• [Registros]:
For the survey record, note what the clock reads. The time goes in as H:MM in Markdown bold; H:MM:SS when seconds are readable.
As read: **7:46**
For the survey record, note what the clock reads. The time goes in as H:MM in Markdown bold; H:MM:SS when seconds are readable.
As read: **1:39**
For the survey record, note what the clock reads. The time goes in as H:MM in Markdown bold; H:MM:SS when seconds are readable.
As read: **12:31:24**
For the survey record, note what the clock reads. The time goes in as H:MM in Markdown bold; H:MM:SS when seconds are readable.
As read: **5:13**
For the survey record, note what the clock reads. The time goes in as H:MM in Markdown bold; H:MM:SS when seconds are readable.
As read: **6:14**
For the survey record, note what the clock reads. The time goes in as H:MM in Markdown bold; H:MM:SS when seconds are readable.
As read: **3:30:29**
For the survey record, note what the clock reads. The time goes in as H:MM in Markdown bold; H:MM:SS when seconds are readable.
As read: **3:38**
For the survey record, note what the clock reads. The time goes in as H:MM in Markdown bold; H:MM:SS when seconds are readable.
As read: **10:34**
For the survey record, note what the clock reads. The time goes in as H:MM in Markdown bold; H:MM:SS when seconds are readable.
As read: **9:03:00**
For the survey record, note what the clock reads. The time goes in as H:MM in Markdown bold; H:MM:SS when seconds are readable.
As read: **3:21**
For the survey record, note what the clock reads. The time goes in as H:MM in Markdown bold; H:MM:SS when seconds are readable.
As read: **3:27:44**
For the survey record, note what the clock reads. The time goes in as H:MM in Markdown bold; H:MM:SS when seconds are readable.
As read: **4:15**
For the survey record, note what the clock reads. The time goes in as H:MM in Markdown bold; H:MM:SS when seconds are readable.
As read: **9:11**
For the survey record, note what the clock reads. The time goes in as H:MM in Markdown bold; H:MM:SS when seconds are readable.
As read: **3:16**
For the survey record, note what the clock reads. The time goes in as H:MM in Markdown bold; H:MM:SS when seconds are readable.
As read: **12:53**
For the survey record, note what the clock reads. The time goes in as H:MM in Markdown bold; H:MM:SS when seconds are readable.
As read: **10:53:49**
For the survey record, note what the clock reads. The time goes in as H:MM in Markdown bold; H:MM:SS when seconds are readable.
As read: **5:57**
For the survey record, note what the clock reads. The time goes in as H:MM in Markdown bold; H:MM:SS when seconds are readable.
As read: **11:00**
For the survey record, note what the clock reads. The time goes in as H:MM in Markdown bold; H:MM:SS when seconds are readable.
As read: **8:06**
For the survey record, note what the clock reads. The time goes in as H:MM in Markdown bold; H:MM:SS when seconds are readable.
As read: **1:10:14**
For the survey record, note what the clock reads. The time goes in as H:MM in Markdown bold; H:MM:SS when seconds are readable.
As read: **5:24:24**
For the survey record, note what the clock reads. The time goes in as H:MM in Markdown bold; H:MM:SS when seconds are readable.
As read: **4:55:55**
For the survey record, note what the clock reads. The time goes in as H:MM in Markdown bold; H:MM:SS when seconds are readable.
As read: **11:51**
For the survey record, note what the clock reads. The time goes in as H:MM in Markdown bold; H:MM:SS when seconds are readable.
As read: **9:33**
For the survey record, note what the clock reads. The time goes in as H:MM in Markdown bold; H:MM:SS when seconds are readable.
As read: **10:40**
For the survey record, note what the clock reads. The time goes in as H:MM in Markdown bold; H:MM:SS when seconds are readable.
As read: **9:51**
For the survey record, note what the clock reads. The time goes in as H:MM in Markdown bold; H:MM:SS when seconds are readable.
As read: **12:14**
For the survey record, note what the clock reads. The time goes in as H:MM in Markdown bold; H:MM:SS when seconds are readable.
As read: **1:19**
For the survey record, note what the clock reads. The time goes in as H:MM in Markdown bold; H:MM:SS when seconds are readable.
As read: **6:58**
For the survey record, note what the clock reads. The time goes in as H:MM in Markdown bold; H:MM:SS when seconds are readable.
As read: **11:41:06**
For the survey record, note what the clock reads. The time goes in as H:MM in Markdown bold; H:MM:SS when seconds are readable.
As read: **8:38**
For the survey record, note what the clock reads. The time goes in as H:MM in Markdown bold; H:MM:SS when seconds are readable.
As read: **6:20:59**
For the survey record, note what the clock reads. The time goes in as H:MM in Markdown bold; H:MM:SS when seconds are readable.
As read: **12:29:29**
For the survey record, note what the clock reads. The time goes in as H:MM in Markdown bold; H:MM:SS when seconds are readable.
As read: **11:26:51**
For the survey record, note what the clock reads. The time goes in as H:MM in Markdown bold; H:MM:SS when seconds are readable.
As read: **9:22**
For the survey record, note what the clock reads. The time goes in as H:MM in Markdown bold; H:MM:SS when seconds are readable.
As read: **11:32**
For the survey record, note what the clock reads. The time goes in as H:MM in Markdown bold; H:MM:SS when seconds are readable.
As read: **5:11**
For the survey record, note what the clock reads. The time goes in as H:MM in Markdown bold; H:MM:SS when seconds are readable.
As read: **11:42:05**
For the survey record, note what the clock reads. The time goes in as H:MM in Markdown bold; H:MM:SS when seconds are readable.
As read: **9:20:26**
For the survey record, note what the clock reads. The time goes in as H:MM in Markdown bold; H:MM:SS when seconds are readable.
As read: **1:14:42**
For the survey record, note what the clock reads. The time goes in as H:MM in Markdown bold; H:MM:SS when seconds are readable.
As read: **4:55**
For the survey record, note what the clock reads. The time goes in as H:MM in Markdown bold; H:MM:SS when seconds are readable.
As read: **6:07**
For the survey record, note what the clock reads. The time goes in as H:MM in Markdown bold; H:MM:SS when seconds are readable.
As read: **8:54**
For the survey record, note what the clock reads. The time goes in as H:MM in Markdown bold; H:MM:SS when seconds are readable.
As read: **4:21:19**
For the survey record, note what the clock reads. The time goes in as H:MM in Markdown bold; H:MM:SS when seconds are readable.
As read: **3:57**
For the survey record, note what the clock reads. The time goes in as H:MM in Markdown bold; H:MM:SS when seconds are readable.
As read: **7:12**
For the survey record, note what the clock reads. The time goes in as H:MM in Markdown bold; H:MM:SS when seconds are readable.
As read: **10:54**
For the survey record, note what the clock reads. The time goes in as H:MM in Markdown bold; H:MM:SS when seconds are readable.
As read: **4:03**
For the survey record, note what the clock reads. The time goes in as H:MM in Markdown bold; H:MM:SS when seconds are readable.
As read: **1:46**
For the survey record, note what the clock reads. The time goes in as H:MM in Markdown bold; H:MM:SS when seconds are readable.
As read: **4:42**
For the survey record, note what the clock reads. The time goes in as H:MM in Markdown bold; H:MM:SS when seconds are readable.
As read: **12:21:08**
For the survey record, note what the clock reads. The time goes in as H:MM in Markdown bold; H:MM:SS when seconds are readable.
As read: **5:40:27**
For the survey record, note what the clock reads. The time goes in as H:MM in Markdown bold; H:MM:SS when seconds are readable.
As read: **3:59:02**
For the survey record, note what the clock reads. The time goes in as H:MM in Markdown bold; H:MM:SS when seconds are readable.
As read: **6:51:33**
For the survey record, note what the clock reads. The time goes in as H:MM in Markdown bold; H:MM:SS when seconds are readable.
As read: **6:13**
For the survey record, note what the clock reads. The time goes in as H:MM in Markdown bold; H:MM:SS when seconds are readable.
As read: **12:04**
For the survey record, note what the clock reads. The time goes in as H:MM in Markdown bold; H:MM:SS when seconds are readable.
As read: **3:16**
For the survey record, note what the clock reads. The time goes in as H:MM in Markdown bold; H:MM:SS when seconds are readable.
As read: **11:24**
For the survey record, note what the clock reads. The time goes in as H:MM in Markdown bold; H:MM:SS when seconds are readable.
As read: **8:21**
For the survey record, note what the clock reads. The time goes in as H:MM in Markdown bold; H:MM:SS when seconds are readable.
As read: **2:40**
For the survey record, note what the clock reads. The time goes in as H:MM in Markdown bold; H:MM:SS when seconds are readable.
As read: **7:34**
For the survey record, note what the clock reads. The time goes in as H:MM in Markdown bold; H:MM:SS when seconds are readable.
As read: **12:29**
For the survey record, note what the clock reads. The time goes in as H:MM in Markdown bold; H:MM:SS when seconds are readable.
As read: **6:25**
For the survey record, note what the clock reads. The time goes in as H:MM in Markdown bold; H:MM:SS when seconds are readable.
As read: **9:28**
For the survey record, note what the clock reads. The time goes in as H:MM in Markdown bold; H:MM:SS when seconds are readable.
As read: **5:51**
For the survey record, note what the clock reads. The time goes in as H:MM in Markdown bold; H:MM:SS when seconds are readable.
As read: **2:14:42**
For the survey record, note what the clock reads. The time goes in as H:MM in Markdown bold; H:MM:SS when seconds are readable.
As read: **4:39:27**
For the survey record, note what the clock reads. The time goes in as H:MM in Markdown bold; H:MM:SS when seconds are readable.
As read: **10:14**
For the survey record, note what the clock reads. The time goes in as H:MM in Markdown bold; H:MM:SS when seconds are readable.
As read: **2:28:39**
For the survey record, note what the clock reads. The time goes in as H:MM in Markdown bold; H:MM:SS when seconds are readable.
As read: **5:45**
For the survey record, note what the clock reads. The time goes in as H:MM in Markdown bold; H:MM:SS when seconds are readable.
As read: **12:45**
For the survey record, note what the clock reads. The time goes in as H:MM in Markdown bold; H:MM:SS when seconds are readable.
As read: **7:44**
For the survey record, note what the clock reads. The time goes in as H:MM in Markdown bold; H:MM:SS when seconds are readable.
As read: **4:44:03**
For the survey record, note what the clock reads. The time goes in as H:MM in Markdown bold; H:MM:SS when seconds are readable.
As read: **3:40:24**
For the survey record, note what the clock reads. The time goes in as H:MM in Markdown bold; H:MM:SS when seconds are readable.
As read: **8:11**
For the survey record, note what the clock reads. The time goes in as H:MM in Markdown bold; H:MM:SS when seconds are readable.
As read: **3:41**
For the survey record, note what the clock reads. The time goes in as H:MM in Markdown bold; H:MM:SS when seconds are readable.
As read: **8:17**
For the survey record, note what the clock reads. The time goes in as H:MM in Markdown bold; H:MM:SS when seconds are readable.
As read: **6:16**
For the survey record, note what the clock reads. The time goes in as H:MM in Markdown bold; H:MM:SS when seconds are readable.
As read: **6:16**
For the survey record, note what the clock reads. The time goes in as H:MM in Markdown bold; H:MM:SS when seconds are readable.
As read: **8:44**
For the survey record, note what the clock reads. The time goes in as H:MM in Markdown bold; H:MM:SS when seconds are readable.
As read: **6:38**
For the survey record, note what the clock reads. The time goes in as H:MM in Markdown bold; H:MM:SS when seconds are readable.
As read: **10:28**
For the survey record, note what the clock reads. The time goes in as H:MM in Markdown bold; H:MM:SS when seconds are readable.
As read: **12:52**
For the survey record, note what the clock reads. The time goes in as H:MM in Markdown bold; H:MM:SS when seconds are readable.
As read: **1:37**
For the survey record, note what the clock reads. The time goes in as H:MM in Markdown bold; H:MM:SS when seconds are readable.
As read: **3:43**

• [Tarea del ejercicio]: ¿Puedes citar literalmente las líneas de los registros, empezando por la primera y terminando en la que contiene "As read: **5:13**", esta incluida?

• [Resultado del ejercicio]:
For the survey record, note what the clock reads. The time goes in as H:MM in Markdown bold; H:MM:SS when seconds are readable.
As read: **7:46**
For the survey record, note what the clock reads. The time goes in as H:MM in Markdown bold; H:MM:SS when seconds are readable.
As read: **1:39**
For the survey record, note what the clock reads. The time goes in as H:MM in Markdown bold; H:MM:SS when seconds are readable.
As read: **12:31:24**
For the survey record, note what the clock reads. The time goes in as H:MM in Markdown bold; H:MM:SS when seconds are readable.
As read: **5:13**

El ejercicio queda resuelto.